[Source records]
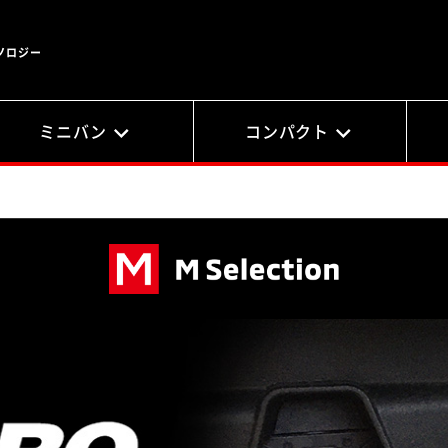
ノロジー
ミニバン
コンパクト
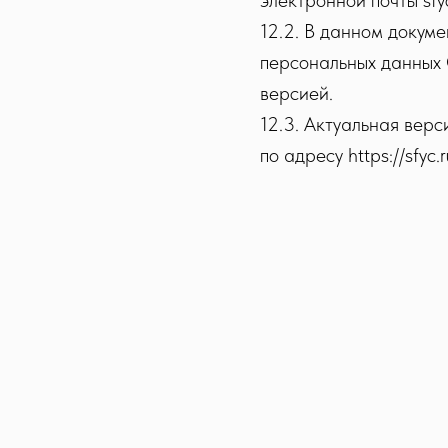
электронной почты sfy
12.2. В данном докум
персональных данных 
версией.
12.3. Актуальная вер
по адресу https://sfyc.r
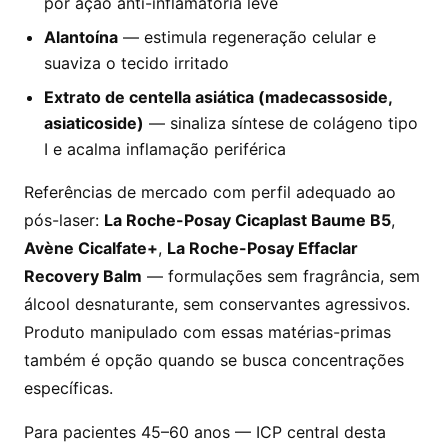
por ação anti-inflamatória leve
Alantoína
— estimula regeneração celular e
suaviza o tecido irritado
Extrato de centella asiática (madecassoside,
asiaticoside)
— sinaliza síntese de colágeno tipo
I e acalma inflamação periférica
Referências de mercado com perfil adequado ao
pós-laser:
La Roche-Posay Cicaplast Baume B5
,
Avène Cicalfate+
,
La Roche-Posay Effaclar
Recovery Balm
— formulações sem fragrância, sem
álcool desnaturante, sem conservantes agressivos.
Produto manipulado com essas matérias-primas
também é opção quando se busca concentrações
específicas.
Para pacientes 45–60 anos — ICP central desta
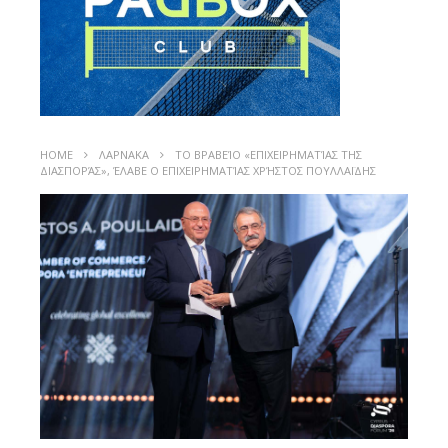
HOME
ΛΑΡΝΑΚΑ
ΤΟ ΒΡΑΒΕΊΟ «ΕΠΙΧΕΙΡΗΜΑΤΊΑΣ ΤΗΣ
ΔΙΑΣΠΟΡΆΣ», ΈΛΑΒΕ Ο ΕΠΙΧΕΙΡΗΜΑΤΊΑΣ ΧΡΉΣΤΟΣ ΠΟΥΛΛΑΪΔΗΣ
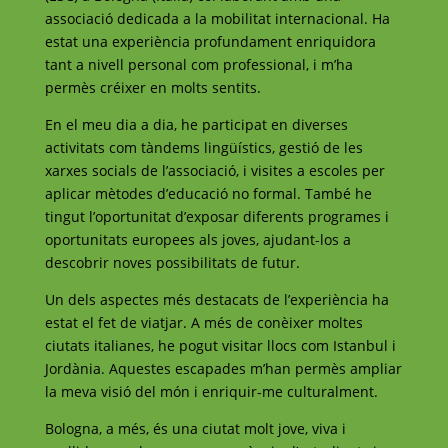
associació dedicada a la mobilitat internacional. Ha
estat una experiència profundament enriquidora
tant a nivell personal com professional, i m’ha
permès créixer en molts sentits.
En el meu dia a dia, he participat en diverses
activitats com tàndems lingüístics, gestió de les
xarxes socials de l’associació, i visites a escoles per
aplicar mètodes d’educació no formal. També he
tingut l’oportunitat d’exposar diferents programes i
oportunitats europees als joves, ajudant-los a
descobrir noves possibilitats de futur.
Un dels aspectes més destacats de l’experiència ha
estat el fet de viatjar. A més de conèixer moltes
ciutats italianes, he pogut visitar llocs com Istanbul i
Jordània. Aquestes escapades m’han permès ampliar
la meva visió del món i enriquir-me culturalment.
Bologna, a més, és una ciutat molt jove, viva i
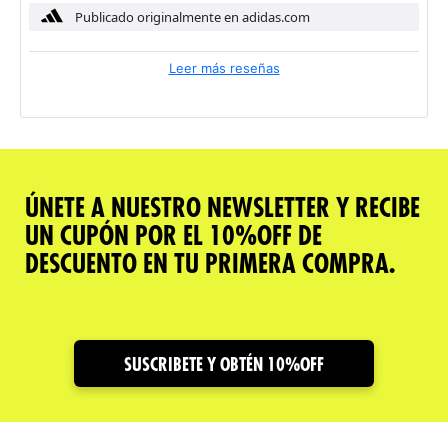
Publicado originalmente en adidas.com
Leer más reseñas
ÚNETE A NUESTRO NEWSLETTER Y RECIBE
UN CUPÓN POR EL 10%OFF DE
DESCUENTO EN TU PRIMERA COMPRA.
SUSCRIBETE Y OBTÉN 10%OFF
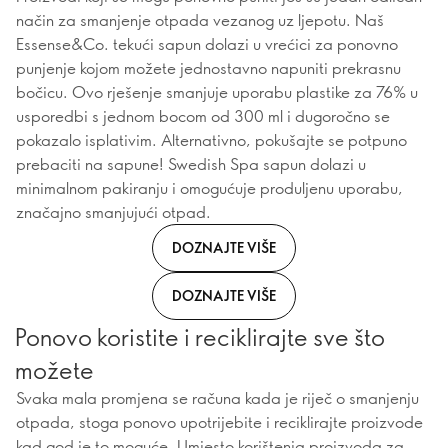
način za smanjenje otpada vezanog uz ljepotu. Naš
Essense&Co. tekući sapun dolazi u vrećici za ponovno
punjenje kojom možete jednostavno napuniti prekrasnu
bočicu. Ovo rješenje smanjuje uporabu plastike za 76% u
usporedbi s jednom bocom od 300 ml i dugoročno se
pokazalo isplativim. Alternativno, pokušajte se potpuno
prebaciti na sapune! Swedish Spa sapun dolazi u
minimalnom pakiranju i omogućuje produljenu uporabu,
značajno smanjujući otpad.
DOZNAJTE VIŠE
DOZNAJTE VIŠE
Ponovo koristite i reciklirajte sve što
možete
Svaka mala promjena se računa kada je riječ o smanjenju
otpada, stoga ponovo upotrijebite i reciklirajte proizvode
kad god je to moguće. Umjesto korištenja proizvoda za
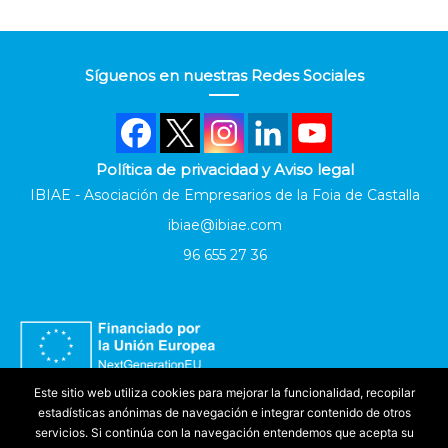
Síguenos en nuestras Redes Sociales
Política de privacidad y Aviso legal
IBIAE - Asociación de Empresarios de la Foia de Castalla
ibiae@ibiae.com
96 655 27 36
Este sitio web utiliza cookies para mejorar la funcionalidad, recopilar
estadísticas anónimas de navegación e integrar contenido de otros
servicios. Si continúa con la navegación entendemos que acepta su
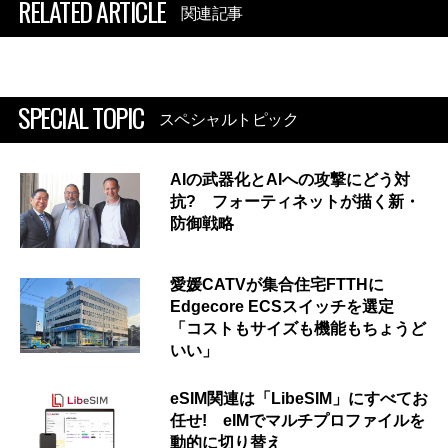
RELATED ARTICLE
関連記事
SPECIAL TOPIC
スペシャルトピック
AIの武器化とAIへの攻撃にどう対
抗? フォーティネットが描く新・
防御戦略
愛媛CATVが集合住宅FTTHに
Edgecore ECSスイッチを選定
「コストもサイズも機能もちょうど
いい」
eSIM関連は「LibeSIM」にすべてお
任せ! eIMでマルチプロファイルを
動的に切り替え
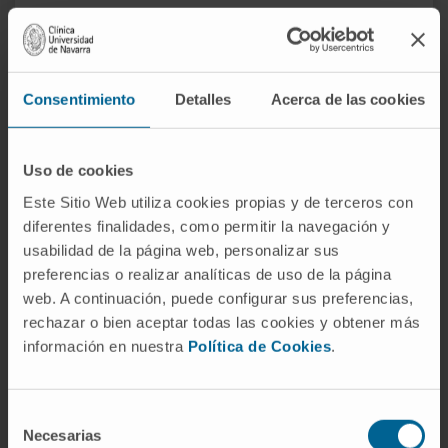
Contamos la mejor tecnología a nivel nacional para un
diagnóstico preciso y la posibilidad de ofrecerle el
tratamiento más existoso para su caso.
Consentimiento
Detalles
Acerca de las cookies
Uso de cookies
Este Sitio Web utiliza cookies propias y de terceros con
diferentes finalidades, como permitir la navegación y
usabilidad de la página web, personalizar sus
preferencias o realizar analíticas de uso de la página
web. A continuación, puede configurar sus preferencias,
rechazar o bien aceptar todas las cookies y obtener más
información en nuestra
Política de Cookies
.
¿Por qué en la Clínica?
Selección
Valoración integral del paciente.
Necesarias
de
Tecnología de vanguardia.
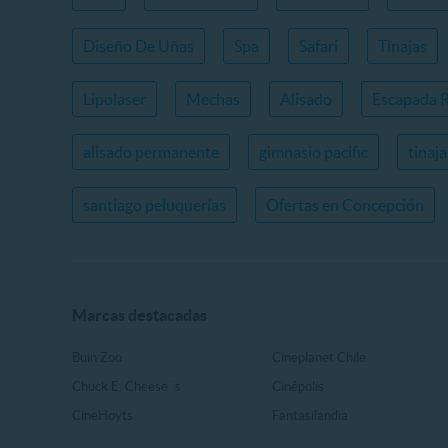
Diseño De Uñas
Spa
Safari
Tinajas
Lipolaser
Mechas
Alisado
Escapada 
alisado permanente
gimnasio pacific
tinaj
santiago peluquerías
Ofertas en Concepción
Marcas destacadas
Buin Zoo
Cineplanet Chile
Chuck E. Cheese ´s
Cinépolis
CineHoyts
Fantasilandia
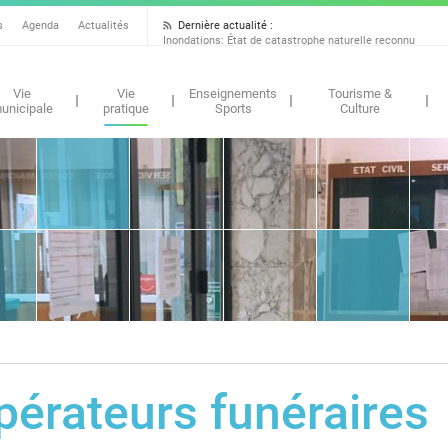
Dernière actualité :
s
Agenda
Actualités
Inondations: État de catastrophe naturelle reconnu
Vie
Vie
Enseignements
Tourisme &
unicipale
pratique
Sports
Culture
pérateurs funéraires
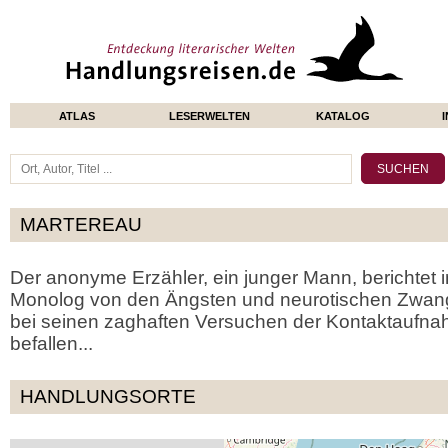
ATLAS
LESERWELTEN
KATALOG
MARTEREAU
Der anonyme Erzähler, ein junger Mann, berichtet 
Monolog von den Ängsten und neurotischen Zwangs
bei seinen zaghaften Versuchen der Kontaktaufna
befallen...
HANDLUNGSORTE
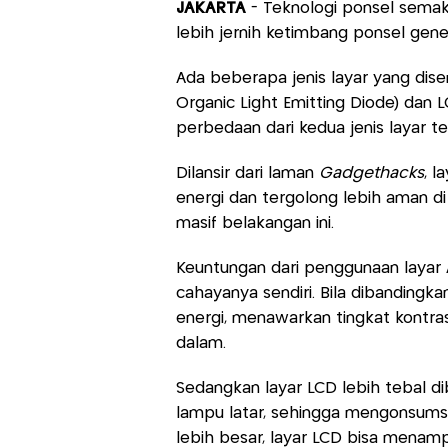
JAKARTA
- Teknologi ponsel semak
lebih jernih ketimbang ponsel gene
Ada beberapa jenis layar yang dis
Organic Light Emitting Diode) dan L
perbedaan dari kedua jenis layar t
Dilansir dari laman
Gadgethacks
, l
energi dan tergolong lebih aman d
masif belakangan ini.
Keuntungan dari penggunaan laya
cahayanya sendiri. Bila dibandingk
energi, menawarkan tingkat kontras
dalam.
Sedangkan layar LCD lebih tebal d
lampu latar, sehingga mengonsums
lebih besar, layar LCD bisa menampi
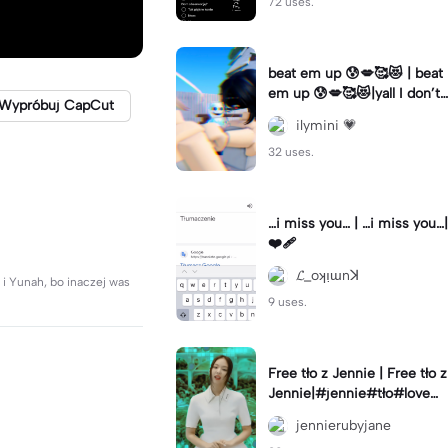
72 uses.
beat em up 😰💋🥰😻 | beat
em up 😰💋🥰😻|yall I don’t
Wypróbuj CapCut
have permission from cc cr
ilymini 💗
eators in this 🥰
32 uses.
…i miss you… | …i miss you…|
❤️‍🩹
𝓛_oʞı̣ɯnꓘ
 i Yunah, bo inaczej was
9 uses.
Free tło z Jennie | Free tło z
Jennie|#jennie#tło#love#f
ree
jennierubyjane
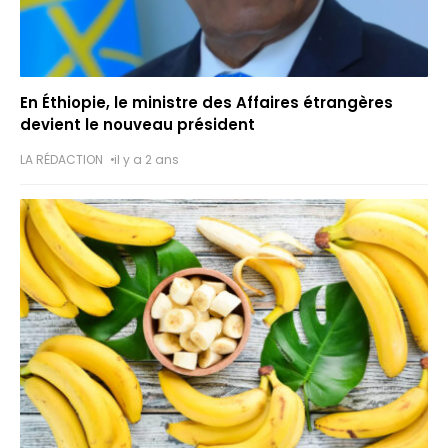
En Éthiopie, le ministre des Affaires étrangères
devient le nouveau président
LA RÉDACTION
il y a 2 ans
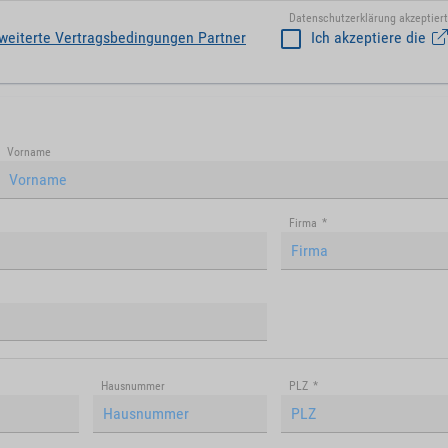
Datenschutzerklärung akzeptiert
weiterte Vertragsbedingungen Partner
Ich akzeptiere die
Vorname
Firma
*
Hausnummer
PLZ
*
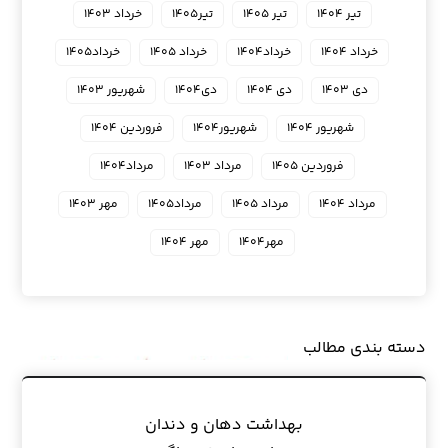
تیر ۱۴۰۴
تیر ۱۴۰۵
تیر۱۴۰۵
خرداد ۱۴۰۳
خرداد ۱۴۰۴
خرداد۱۴۰۴
خرداد ۱۴۰۵
خرداد۱۴۰۵
دی ۱۴۰۳
دی ۱۴۰۴
دی۱۴۰۴
شهریور ۱۴۰۳
شهریور ۱۴۰۴
شهریور۱۴۰۴
فروردین ۱۴۰۴
فروردین ۱۴۰۵
مرداد ۱۴۰۳
مرداد۱۴۰۴
مرداد ۱۴۰۴
مرداد ۱۴۰۵
مرداد۱۴۰۵
مهر ۱۴۰۳
مهر۱۴۰۴
مهر ۱۴۰۴
دسته بندی مطالب
بهداشت دهان و دندان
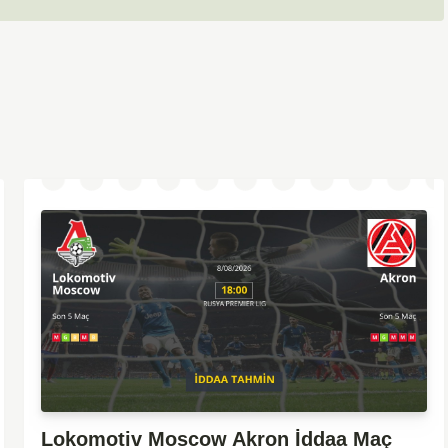
Lokomotiv Moscow Akron İddaa Maç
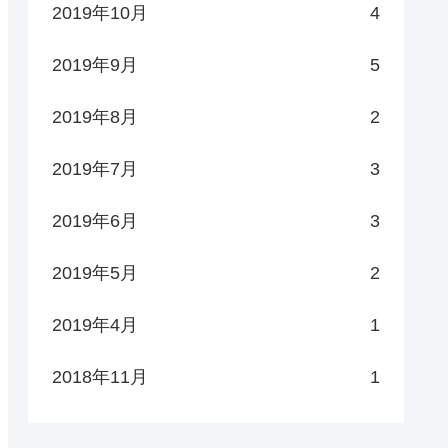
2019年10月
4
2019年9月
5
2019年8月
2
2019年7月
3
2019年6月
3
2019年5月
2
2019年4月
1
2018年11月
1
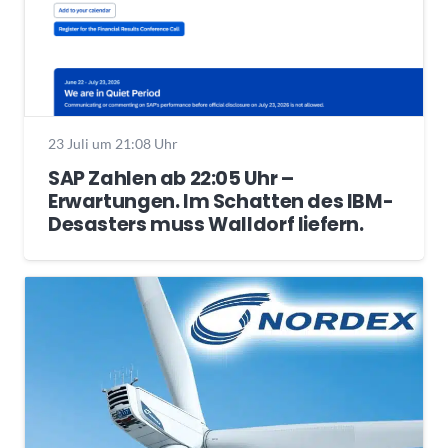
23 Juli um 21:08 Uhr
SAP Zahlen ab 22:05 Uhr –
Erwartungen. Im Schatten des IBM-
Desasters muss Walldorf liefern.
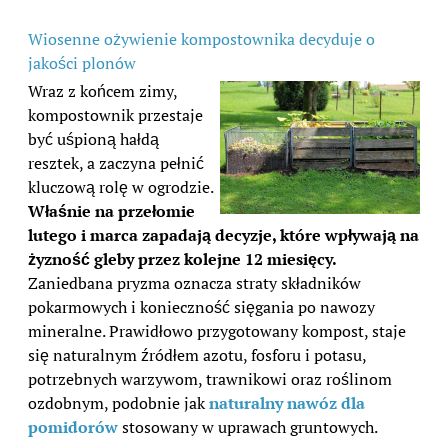
Wiosenne ożywienie kompostownika decyduje o
jakości plonów
Wraz z końcem zimy,
kompostownik przestaje
być uśpioną hałdą
resztek, a zaczyna pełnić
kluczową rolę w ogrodzie.
Właśnie na przełomie
lutego i marca zapadają decyzje, które wpływają na
żyzność gleby przez kolejne 12 miesięcy.
Zaniedbana pryzma oznacza straty składników
pokarmowych i konieczność sięgania po nawozy
mineralne. Prawidłowo przygotowany kompost, staje
się naturalnym źródłem azotu, fosforu i potasu,
potrzebnych warzywom, trawnikowi oraz roślinom
ozdobnym, podobnie jak
naturalny nawóz dla
pomidorów
stosowany w uprawach gruntowych.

Task brief:
Among the lines above, find those with the string "jenis" and copy them.

Response area:
Ada beberapa jenis layar yang dis
perbedaan dari kedua jenis layar t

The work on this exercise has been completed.